WKU dedicates Munday Hall in honor of first Black undergraduate student

WKU's Munday Hall dedicated to first black undergraduate student
Published: Oct. 28, 2022 at 12:58 PM CDT
Email This Link
Share on Pinterest
Share on LinkedIn

BOWLING GREEN, Ky. (WBKO) - Individuals gathered Friday morning outside the new Munday Hall as Western Kentucky University dedicated a building in honor of the university’s first Black undergraduate student.

WKU President Timothy C. Caboni initially announced that Northeast Hall would be renamed Munday Hall in July 2021.

“We gather to honor an individual who dedicated her life to changing the lives of others... A trailblazer in every sense of the word. Her remarkable life is marked by a series of firsts. And she made a path seemingly difficult for so many, just a little bit easier. Countless individuals had benefited from her determination, and all of us at WKU owe her a significant debt of gratitude,” Caboni said.

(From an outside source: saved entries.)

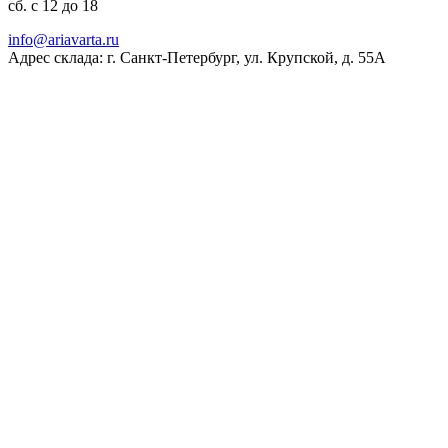
сб. с 12 до 18
ur.atravaira@ofni
Адрес склада: г. Санкт-Петербург, ул. Крупской, д. 55А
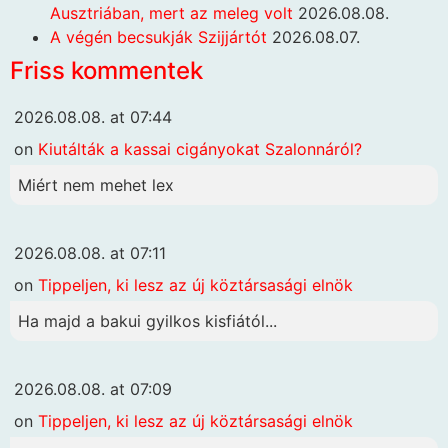
Ausztriában, mert az meleg volt
2026.08.08.
A végén becsukják Szijjártót
2026.08.07.
Friss kommentek
2026.08.08. at 07:44
on
Kiutálták a kassai cigányokat Szalonnáról?
Miért nem mehet lex
2026.08.08. at 07:11
on
Tippeljen, ki lesz az új köztársasági elnök
Ha majd a bakui gyilkos kisfiától...
2026.08.08. at 07:09
on
Tippeljen, ki lesz az új köztársasági elnök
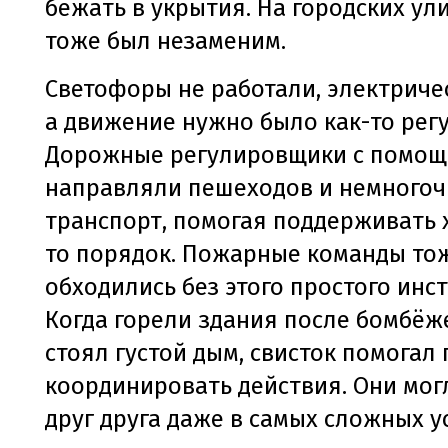
бежать в укрытия. На городских ул
тоже был незаменим.
Светофоры не работали, электриче
а движение нужно было как-то рег
Дорожные регулировщики с помощ
направляли пешеходов и немного
транспорт, помогая поддерживать 
то порядок. Пожарные команды то
обходились без этого простого инс
Когда горели здания после бомбёже
стоял густой дым, свисток помога
координировать действия. Они мог
друг друга даже в самых сложных у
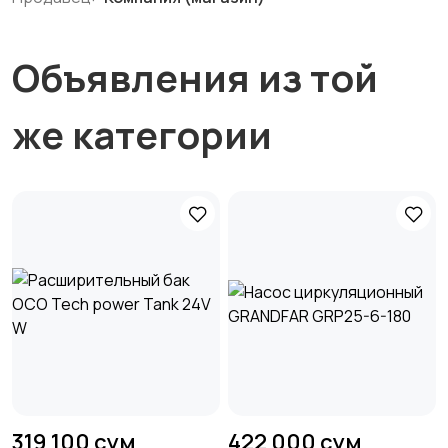
Объявления из той
же категории
319 100 сум
422 000 сум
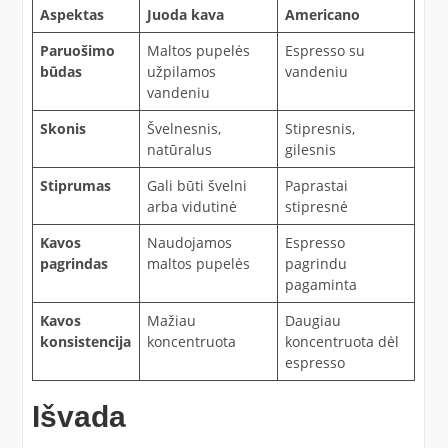
Aspektas
Juoda kava
Americano
Paruošimo
Maltos pupelės
Espresso su
būdas
užpilamos
vandeniu
vandeniu
Skonis
Švelnesnis,
Stipresnis,
natūralus
gilesnis
Stiprumas
Gali būti švelni
Paprastai
arba vidutinė
stipresnė
Kavos
Naudojamos
Espresso
pagrindas
maltos pupelės
pagrindu
pagaminta
Kavos
Mažiau
Daugiau
konsistencija
koncentruota
koncentruota dėl
espresso
Išvada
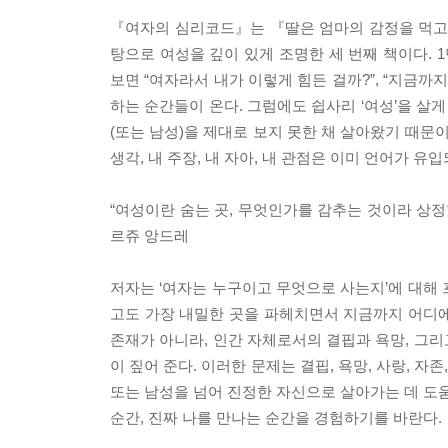
『여자의 심리코드』는 『딸은 엄마의 감정을 먹고 
탕으로 여성을 깊이 있게 조명한 세 번째 책이다. 
보면 “여자라서 내가 이렇게 힘든 걸까?”, “지금까
하는 순간들이 온다. 그럼에도 쉽사리 ‘여성’을 살
(또는 남성)을 제대로 보지 못한 채 살아왔기 때문
생각, 내 주장, 내 자아, 내 관점은 이미 언어가 
“여성이란 숨는 곳, 무엇인가를 감추는 것이라 상정
르쥬 앙드레
저자는 ‘여자는 누구이고 무엇으로 사는지’에 대해 
고도 가장 내밀한 곳을 파헤치면서 지금까지 어디에
존재가 아니라, 인간 자체로서의 결핍과 욕망, 그
이 짚어 준다. 이러한 문제는 결핍, 욕망, 사랑, 
또는 남성을 넘어 진정한 자신으로 살아가는 데 도움
순간, 진짜 나를 만나는 순간을 경험하기를 바란다.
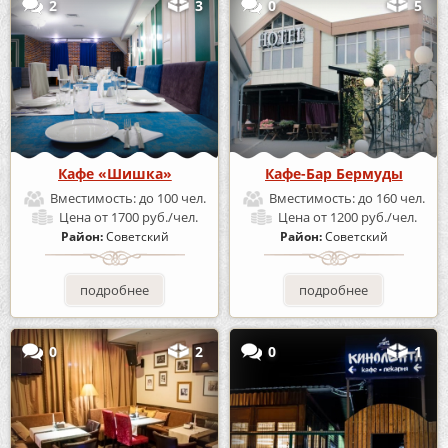
2
3
0
5
Кафе «Шишка»
Кафе-Бар Бермуды
Вместимость:
до 100 чел.
Вместимость:
до 160 чел.
Цена
от 1700 руб./чел.
Цена
от 1200 руб./чел.
Район:
Советский
Район:
Советский
подробнее
подробнее
0
2
0
1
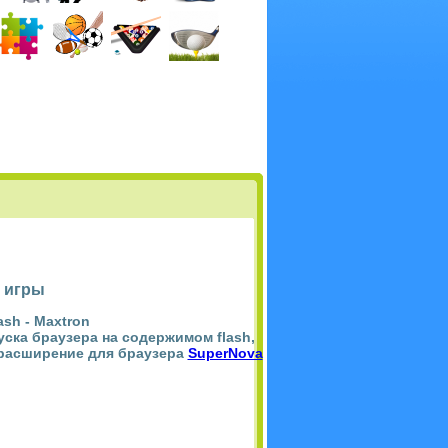
 игры
ash -
Maxtron
пуска браузера на содержимом flash,
 расширение для браузера
SuperNova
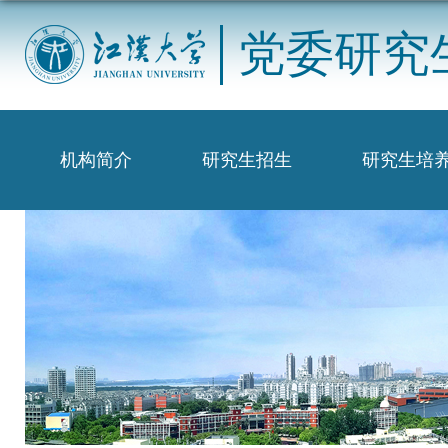
党委研究
机构简介
研究生招生
研究生培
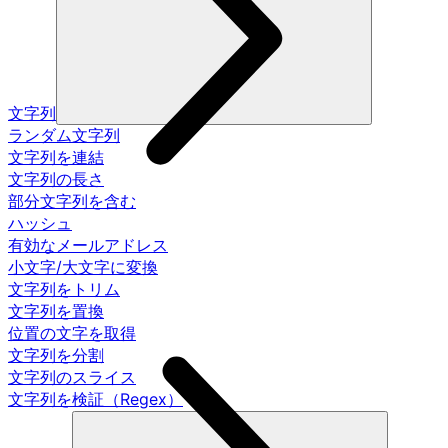
文字列
ランダム文字列
文字列を連結
文字列の長さ
部分文字列を含む
ハッシュ
有効なメールアドレス
小文字/大文字に変換
文字列をトリム
文字列を置換
位置の文字を取得
文字列を分割
文字列のスライス
文字列を検証（Regex）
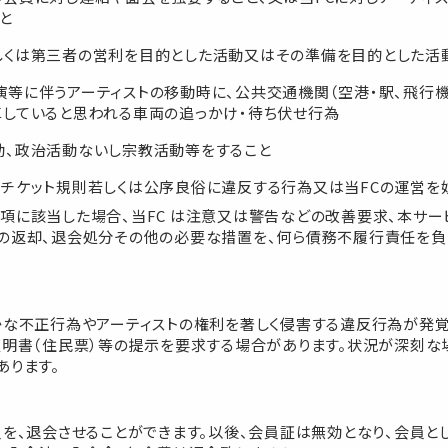
と
しくは第三者の営利を目的とした活動又はその準備を目的とした活
演等に伴うアーティストの移動時に、公共交通機関（空港・駅、飛行
車していると思われる車両の追っかけ・待ち伏せ行為
動、政治活動ないし宗教活動等をすること
、チケット規則若しくは公序良俗に違反する行為又は当FCの運営を
項に該当した場合、当FC は注意又は警告などの改善要求、本サ
の返却、退会処分その他の必要な措置を、何ら債務不履行責任を負
かな不正行為やアーティストの権利を著しく侵害する違反行為が発覚
証明書（住民票）等の提示を要求する場合があります。状況が深刻な
あります。
員を、退会させることができます。以後、会員証は無効となり、会員と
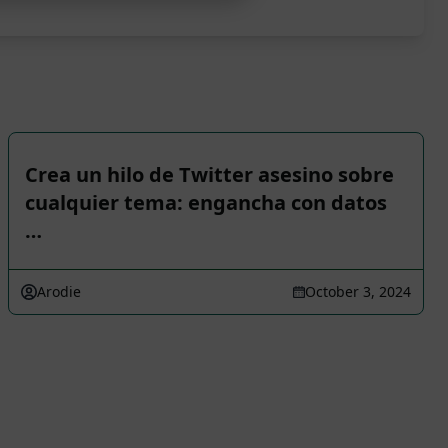
Crea un hilo de Twitter asesino sobre
cualquier tema: engancha con datos
…
Arodie
October 3, 2024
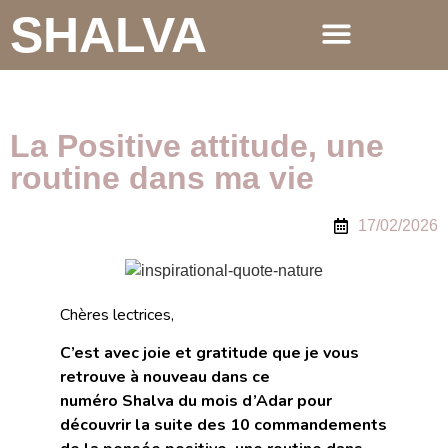
SHALVA
La Positive attitude, une
routine dans ma vie
17/02/2026
Chères lectrices,
C’est avec joie et gratitude que je vous
retrouve à nouveau dans ce
numéro Shalva du mois d’Adar pour
découvrir la suite des 10 commandements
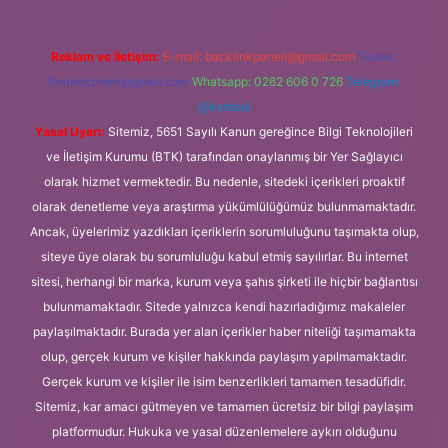
Reklam ve İletişim:
E-mail:
backlinkpaneli@gmail.com
Teams:
forumhizmeti@gmail.com
Whatsapp: 0262 606 0 726
Telegram:
@karabul
Yasal Uyarı:
Sitemiz, 5651 Sayılı Kanun gereğince Bilgi Teknolojileri
ve İletişim Kurumu (BTK) tarafından onaylanmış bir Yer Sağlayıcı
olarak hizmet vermektedir. Bu nedenle, sitedeki içerikleri proaktif
olarak denetleme veya araştırma yükümlülüğümüz bulunmamaktadır.
Ancak, üyelerimiz yazdıkları içeriklerin sorumluluğunu taşımakta olup,
siteye üye olarak bu sorumluluğu kabul etmiş sayılırlar. Bu internet
sitesi, herhangi bir marka, kurum veya şahıs şirketi ile hiçbir bağlantısı
bulunmamaktadır. Sitede yalnızca kendi hazırladığımız makaleler
paylaşılmaktadır. Burada yer alan içerikler haber niteliği taşımamakta
olup, gerçek kurum ve kişiler hakkında paylaşım yapılmamaktadır.
Gerçek kurum ve kişiler ile isim benzerlikleri tamamen tesadüfidir.
Sitemiz, kar amacı gütmeyen ve tamamen ücretsiz bir bilgi paylaşım
platformudur. Hukuka ve yasal düzenlemelere aykırı olduğunu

Margaret Munday transferred from Kentucky State College after Kentucky’s higher education institutions, including the precursor to WKU, Western Kentucky State College, were desegregated in September 1956. She graduated with a Bachelor’s degree in music in 1960.

“It is the day I’ll remember, one day I’ll never forget,” Munday said at the dedication ceremony, “Had anyone told me in 1956 when I stepped into these and charted waters, that this word occurred today, I would say you don’t know what you’re talking about. I would not have believed it.”

After teaching for four years at Johnstown School in Olmstead, she became the first Black teacher at Auburn High School. She ended up teaching at every school in the Logan County school system.

At Friday’s ceremony, Munday was presented with a smaller version of that plaque by two students who are recipients of the newly-announced Munday Hall Scholarship, Jeremiah Morrow and Ashanti Groves. The housing scholarship, made possible by a gift from George and C.J. Nichols, provides funding for two students each year who reside in Munday Hall.

“History is in the making for me and WKU,” she said. “When climbing for a goal and you reach that goal, maintain. I hope that students will remember the importance of stepping outside of their comfort zone to pave the way for others.”